I have had a broken back and a spinal injury and have been left with paralysed feet. I could have said to myself "oh no, I can never run again or hike with a pack in the mountains, so life is not worth living".
But oh no - there's so much richness and interest and enjoyment in life for me, even in the reduced physical state I'm in.

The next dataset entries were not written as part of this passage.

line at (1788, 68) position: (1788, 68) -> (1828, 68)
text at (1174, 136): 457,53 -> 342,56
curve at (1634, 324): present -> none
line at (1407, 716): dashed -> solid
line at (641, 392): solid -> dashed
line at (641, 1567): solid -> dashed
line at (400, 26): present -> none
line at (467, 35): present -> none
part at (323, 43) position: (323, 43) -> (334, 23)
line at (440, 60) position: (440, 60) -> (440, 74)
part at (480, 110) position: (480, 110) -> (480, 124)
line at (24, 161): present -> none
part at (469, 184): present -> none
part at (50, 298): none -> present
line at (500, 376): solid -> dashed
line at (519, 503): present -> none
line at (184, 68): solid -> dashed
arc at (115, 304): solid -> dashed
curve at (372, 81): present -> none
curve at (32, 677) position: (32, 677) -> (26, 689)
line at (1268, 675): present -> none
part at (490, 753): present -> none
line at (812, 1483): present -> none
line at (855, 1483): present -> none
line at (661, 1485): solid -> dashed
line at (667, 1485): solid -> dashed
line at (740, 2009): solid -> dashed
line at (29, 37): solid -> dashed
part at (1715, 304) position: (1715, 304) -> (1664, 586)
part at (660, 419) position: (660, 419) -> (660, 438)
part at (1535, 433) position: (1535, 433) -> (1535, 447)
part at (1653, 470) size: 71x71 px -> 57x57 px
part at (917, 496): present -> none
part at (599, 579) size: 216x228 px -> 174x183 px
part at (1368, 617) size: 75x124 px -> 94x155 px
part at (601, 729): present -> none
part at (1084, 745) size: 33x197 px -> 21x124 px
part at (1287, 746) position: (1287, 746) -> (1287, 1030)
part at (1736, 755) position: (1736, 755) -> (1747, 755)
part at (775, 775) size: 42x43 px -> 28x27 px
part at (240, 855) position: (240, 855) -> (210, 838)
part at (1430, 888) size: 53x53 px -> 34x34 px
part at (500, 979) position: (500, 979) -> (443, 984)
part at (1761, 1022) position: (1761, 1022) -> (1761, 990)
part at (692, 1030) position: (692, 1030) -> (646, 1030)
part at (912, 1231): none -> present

Why couldn't Hunter think like that?
crule81
22 Feb 2005, 10:14 PM
It's hard to believe he killed himself only for that reason. The physical injury might only have been "the last straw" that put him over the edge. There must have been something deeper.
Mr. Good Beats
23 Feb 2005, 01:10 AM
the article said it was a .45 caliber handgun, it was probably a six shooter and the crazy old bastard was playing russian roulette
C.J.Woolf
23 Feb 2005, 01:34 AM
It's hard to believe he killed himself only for that reason. The physical injury might only have been "the last straw" that put him over the edge. There must have been something deeper.
Bush's re-election? I'll bet it gave him an "Oh shit, here we go again" feeling.
songbird36
24 Feb 2005, 01:01 AM
I liked this tribute to HST I found while Googling the topic. It sort of reflects how I used to regard him very closely:
"Like Kerouac and Ginsberg he was one of a clutch of American writers who for the first time peeled back the thin flesh of American 20th century confidence to reveal the true beating heart beneath."
With blistering honesty, he said what needed to be said.
Miss Anthropic
24 Feb 2005, 02:02 AM
He was fairly old, I'd have thought he'd just opt to be incredibly drugged for the remainder of his life instead of killing himself. Who knows, with all the drugs and booze he'd taken during his life he could have been suffering from some hellacious depression. Fear and Loathing in Las Vegas was one of the few books I ever read that made me laugh out loud.
PonderBee
24 Feb 2005, 02:04 AM
"...... we're all doomed."
waxwing
24 Feb 2005, 02:25 AM
"Call on God, but row away from the rocks."
- Hunter S. Thompson
crule81
6 Apr 2005, 01:53 AM
Hunter Thompson's ashes are going to be shot out of a cannon!
http://www.cnn.com/2005/SHOWBIZ/books/04/05/hunter.thompson.ap/index.html
kuranes
6 Apr 2005, 05:56 PM
I read that at the exact moment that he did it he was on the phone with his wife having a conversation about something very mundane like "pick up so and so groceries on your way to the health club" or something of that order. Then . . . .bang. His son was supposedly home at the time. It made me think of either foul play or extreme callousness. Since he had been saying that he was going to do it for quite a while, I'm inclined to think it callous.
A friend of mine is telling me that he wants to kill himself. Because of pain and a knowledge that he's being laid off soon and won't even be able to afford the pain killers he's been taking that just barely get him by - without the job insurance. He was talking about filming it as "the ultimate performance piece" video. With a gun. I advised him not to, but I didn't argue from "morality" except for the part about him making his family clean it up. He was saying that he'd make it easy by surrounding himself with a tarp etc. I told him I'd miss him, of course, but I also told him that some people only maim themselves, because the effort fails. "You wanna talk about 'living in pain' after THAT . . . . . . It made him think.